Re: Statues of Limitations Voter Registration Fraud
http://www.huffingtonpost.com/2009/02/08/ann-coulter-under-investi_n_165...
Brad Friedman of BradBlog.com reports that Coulter was never actually cleared; the Florida Election Commission dropped the case after deciding that the two-year statute of limitations had run out.
1. Equality,
2. Life,
3. Liberty,
4. Pursuit of Happiness,
5. Safety,
6. Happiness,
7. Government by the people’s consent,
8. Government NOT by the purported will of any deity,
9. Government NOT by the divine will of the socio-economic elite, and
10. The reserved right to change/reframe government if it fails to support and protect the people
Are ALL rights; not entitlements. Calling rights “entitlements” belittles them and pretends that they are bestowed by another’s benevolence instead of being owned outright.
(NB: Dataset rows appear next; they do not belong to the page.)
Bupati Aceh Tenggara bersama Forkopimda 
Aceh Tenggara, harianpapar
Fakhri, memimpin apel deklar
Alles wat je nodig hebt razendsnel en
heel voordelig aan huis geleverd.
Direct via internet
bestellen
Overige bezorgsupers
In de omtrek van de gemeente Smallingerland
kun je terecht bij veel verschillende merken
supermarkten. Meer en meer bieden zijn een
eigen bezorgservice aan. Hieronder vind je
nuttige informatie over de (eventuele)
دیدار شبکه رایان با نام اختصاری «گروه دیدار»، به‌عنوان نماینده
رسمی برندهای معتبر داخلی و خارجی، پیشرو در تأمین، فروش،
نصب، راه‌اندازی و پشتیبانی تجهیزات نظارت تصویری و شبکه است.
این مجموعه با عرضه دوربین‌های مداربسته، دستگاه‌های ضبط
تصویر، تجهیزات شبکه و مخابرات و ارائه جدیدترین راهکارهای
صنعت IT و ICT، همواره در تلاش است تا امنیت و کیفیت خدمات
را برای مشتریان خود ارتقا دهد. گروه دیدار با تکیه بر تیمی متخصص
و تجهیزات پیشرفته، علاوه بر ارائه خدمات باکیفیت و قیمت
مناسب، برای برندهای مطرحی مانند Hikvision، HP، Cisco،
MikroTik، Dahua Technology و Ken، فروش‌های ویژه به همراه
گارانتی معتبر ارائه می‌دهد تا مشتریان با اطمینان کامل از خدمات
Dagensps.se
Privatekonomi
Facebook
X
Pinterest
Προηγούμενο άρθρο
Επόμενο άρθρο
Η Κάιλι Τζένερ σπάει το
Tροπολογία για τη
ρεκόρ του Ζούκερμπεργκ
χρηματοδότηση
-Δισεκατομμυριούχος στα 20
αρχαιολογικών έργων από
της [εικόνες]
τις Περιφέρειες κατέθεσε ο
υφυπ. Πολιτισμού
We, the People, are owed the defense of these things. We, the People, must defend these things. Government is our tool to do so.
Richard
Very well said.
Re; points #8 & 9
Many believe the "revisionist" history that we are a Christian nation. The fact is that many of our founding fathers were Deist.
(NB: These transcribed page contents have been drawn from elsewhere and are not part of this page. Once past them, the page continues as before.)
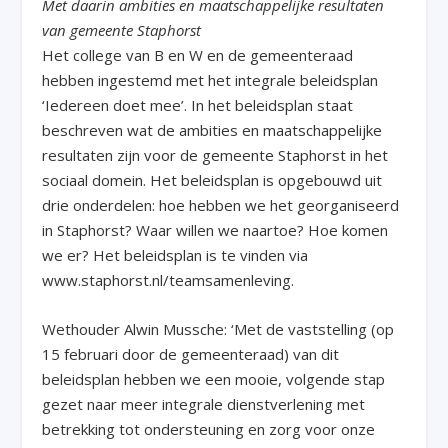
Met daarin ambities en maatschappelijke resultaten
van gemeente Staphorst
Het college van B en W en de gemeenteraad
hebben ingestemd met het integrale beleidsplan
‘Iedereen doet mee’. In het beleidsplan staat
beschreven wat de ambities en maatschappelijke
resultaten zijn voor de gemeente Staphorst in het
sociaal domein. Het beleidsplan is opgebouwd uit
drie onderdelen: hoe hebben we het georganiseerd
in Staphorst? Waar willen we naartoe? Hoe komen
we er? Het beleidsplan is te vinden via
www.staphorst.nl/teamsamenleving.
Wethouder Alwin Mussche: ‘Met de vaststelling (op
15 februari door de gemeenteraad) van dit
beleidsplan hebben we een mooie, volgende stap
gezet naar meer integrale dienstverlening met
betrekking tot ondersteuning en zorg voor onze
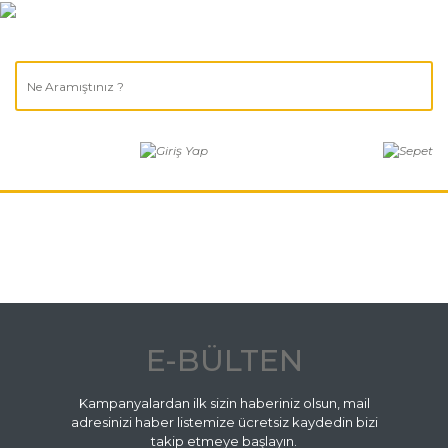
E-BÜLTEN
Kampanyalardan ilk sizin haberiniz olsun, mail
adresinizi haber listemize ücretsiz kaydedin bizi
takip etmeye başlayın.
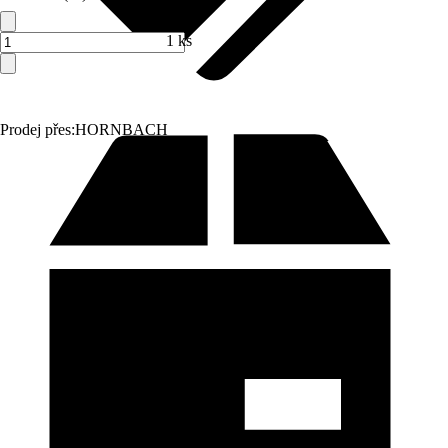
1 ks
Prodej přes:
HORNBACH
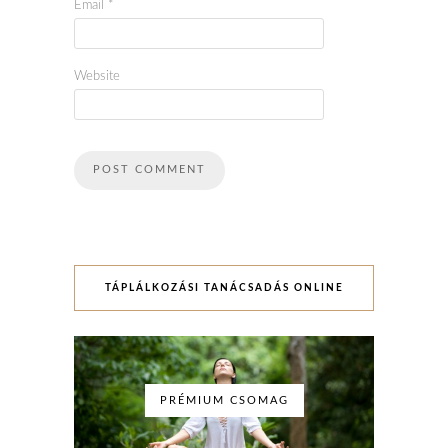
Email
*
Website
TÁPLÁLKOZÁSI TANÁCSADÁS ONLINE
PRÉMIUM CSOMAG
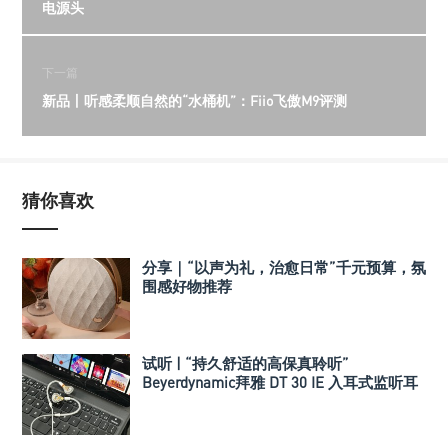
电源头
下一篇
新品丨听感柔顺自然的“水桶机”：Fiio飞傲M9评测
猜你喜欢
分享｜“以声为礼，治愈日常”千元预算，氛
围感好物推荐
试听 | “持久舒适的高保真聆听”
Beyerdynamic拜雅 DT 30 IE 入耳式监听耳
机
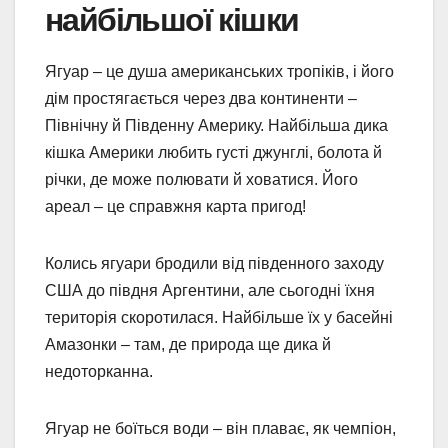
найбільшої кішки
Ягуар – це душа американських тропіків, і його
дім простягається через два континенти –
Північну й Південну Америку. Найбільша дика
кішка Америки любить густі джунглі, болота й
річки, де може полювати й ховатися. Його
ареал – це справжня карта пригод!
Колись ягуари бродили від південного заходу
США до півдня Аргентини, але сьогодні їхня
територія скоротилася. Найбільше їх у басейні
Амазонки – там, де природа ще дика й
недоторканна.
Ягуар не боїться води – він плаває, як чемпіон,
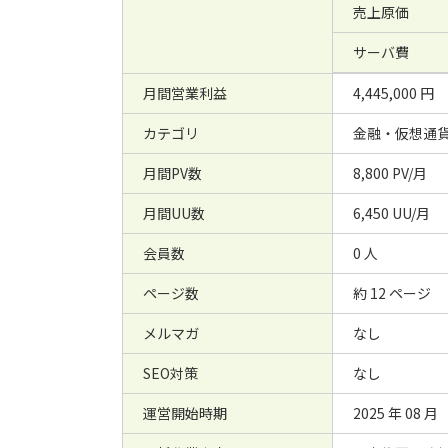
売上原価
サーバ費
月間営業利益
4,445,000 円
カテゴリ
金融・仮想通
月間PV数
8,800 PV/月
月間UU数
6,450 UU/月
会員数
0 人
ページ数
約 12 ページ
メルマガ
なし
SEO対策
なし
運営開始時期
2025 年 08 月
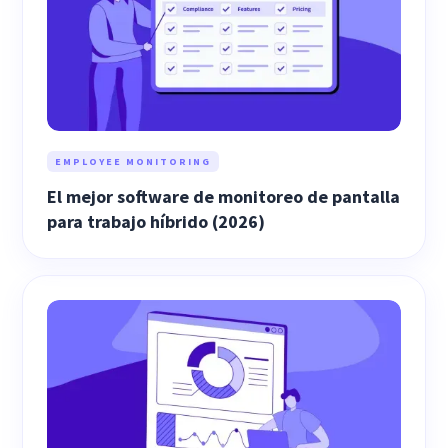
EMPLOYEE MONITORING
El mejor software de monitoreo de pantalla
para trabajo híbrido (2026)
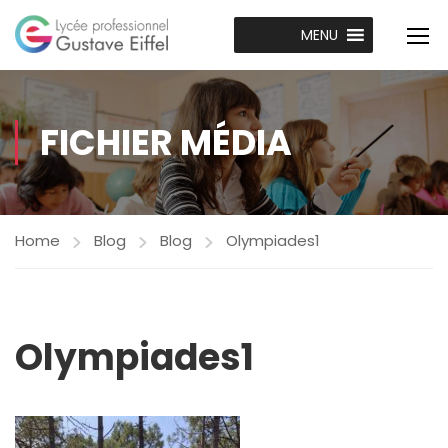
MENU
FICHIER MÉDIA
Home
Blog
Blog
Olympiades1
Olympiades1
"The word 'We' implies that this is a communal document . . . Not a happy handjob for those who happily sacrifice other folk on the alter of Individualism." -- Richard Adlof.
I'm gonna take the conservative approach to assert my concurrence of that point. Let's use the book conservatives always use and that Libertarians sometimes use: the Bible. Consider the the earliest book of the Bible, Genesis. When God created Adam, He realized that he could not live as a lone individual. Man, from this earliest moment was meant to be a social creature. And so, Eve was created as a companion. And so it is with every sexually reproductive creature. We are creatures that form societies. And in societies you must have rules to maintain order. The nature of rules is that they infringe on individual freedom to promote the good of the community. That's why killing is wrong. Otherwise murder would just be considered an "extreme form of individual expression of dissent" rather than a "crime endangering the safety of the community". And speaking of murder . . .
i was walking downtown chicago a lady walking with a book .i asked what she was reading it was a bout fdr and elanore. i'mtry to listen on the internet but today on wcpt. everything you are saying about the middle class ... must be brought up to the middle class and poor in the south. they must understand that the right is not concern about making a middle class. thom your last name fits you. peace
Can't wait to hear Bill Ayers speak, a man who actually walked the talk....in regard to Monday's conversation with Carrie Lukas, I wonder how anyone can make with a straight face the claim that you can have a healthcare INDUSTRY of which the principle variables are profit, faux- innovation, skyrocketing costs and a quarter of the population uninsured or under-insured—and not describe it as dysfunctional. Expensive machines cost money to build for sure, but many people would not need them until late in life if they had access to preventative care (or ate healthy, unprocessed food, or worked in a safe environment). The “mini-medical” insurance plan my company offers discourages preventative care by paying minimal up-front “benefits,” forcing holders of the policy to pay most of the cost of preventative “procedures”—or rather in the insurer’s lingo, a $75 “office” visit—like say, for a colonoscopy, or even a simple check-up that requires more than what the doctor charges you for taking up space in the waiting room. Of course, the idea of this type of insurance is to build-up a cash fund when the insured has a catastrophic illness; but then again, most of the employees where I work are relatively young and healthy, and the so the insurer is banking on that the consequences of the lack of preventative care will not come to roost for years or decades down the road--by which time the employee likely will no longer be on the plan. One also gets the idea that the reason why insurers discourage preventative care is that there is more money in major illnesses; it is not out of the question to suspect that the cost of major procedures that run in the tens or hundreds of thousands of dollars is over-inflated, because when a person’s health is on the line, the patients rarely deem it necessary to request a cost audit.